Beneficial use of brine

Beneficial reuse of brine is gaining more attention, because it can reduce the cost of disposal and potentially recover valuable resources like metals, non-metals, and other valuable elements and raw materials from brine wastes. However, beneficial reuse of brine may not eliminate disposal requirements entirely. The advantages and challenges of some of the brine use options are shown in the table below.

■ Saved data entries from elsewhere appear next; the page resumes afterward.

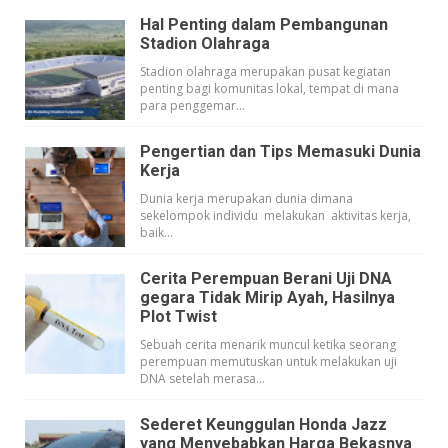
KESEHATAN
LINKS
Hal Penting dalam Pembangunan
Stadion Olahraga
LIFESTYLE
Stadion olahraga merupakan pusat kegiatan
penting bagi komunitas lokal, tempat di mana
PENDIDIKAN
para penggemar...
TEKNOLOGI
Pengertian dan Tips Memasuki Dunia
Kerja
EKONOMI
Dunia kerja merupakan dunia dimana
sekelompok individu melakukan aktivitas kerja,
OLAHRAGA
baik...
SOSIAL
Cerita Perempuan Berani Uji DNA
gegara Tidak Mirip Ayah, Hasilnya
ISLAM
Plot Twist
Sebuah cerita menarik muncul ketika seorang
perempuan memutuskan untuk melakukan uji
DNA setelah merasa...
Sederet Keunggulan Honda Jazz
yang Menyebabkan Harga Bekasnya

BRINE USE METHOD	ADVANTAGES	LIMITATIONS
Aquaculture	Economic benefits, May reduce salt load in brine, Potential to scale up using large quantities of brine, Co-cultivation with different species	Brine may require pre-treatment or augmentation, Requires environmental consideration and disease outbreak management, Requires residual brine management
Algae cultivation	Potential for reuse with salt and nutrient circulation, Potential carbon co-utilisation (carbon dioxide (CO2) capture and utilisation), Combined cultivation -algae, aquaculture and plants	May require pre- and post- management of brine
Salt-tolerant plant	Reuse potential for lowering brine concentration, Harvested plants can be used for fodder, food, medicine, biomass, biofuel, land stabilisation, etc.	Require experience in plant species selection, May require pre- and post- management of brine
Solar salt gradient ponds	Potential to use heat for low-temperature desalination with high incident solar radiation	Requires regular maintenance, Requires environmental consideration, Dependant on climate
Energy storage and production	Potential use as brine or as raw material in different applications (low-cost sodium-based electrode material, additive and electrolyte in sodium ion battery as alternative to lithium-ion battery, pressure restarted osmosis for electricity production)	Currently use in small quantities/scale, Requires further development and improvement in efficiencies
Recovery of value-add resources from brine	Potential targeted high-value product recovery	Purity, quantities, economic feasibilities require further investigation and developments

Regulatory considerations

Numerous legislative policies and procedures about establishing and operating desalination plants exist

These include:

• the environmental impact assessment (EIA) process covered by both federal and state regulations
• individual landholders and small-scale desalination plants (water production capacity less than 100 kL/d) require site-specific assessment of proposal and environmental approvals
• brine discharge guidelines focus on minimising the impacts of disposal to surface and groundwater systems, marine and land environments through monitoring, compliance and reporting
• policies more specifically related to groundwater management, including those related to managed aquifer recharge (MAR).

Brine management policies in Western Australia focus on compliance with environmental standards, waste management strategies, and the protection of marine and groundwater ecosystems. The actual policies may vary depending on the brine management option adopted.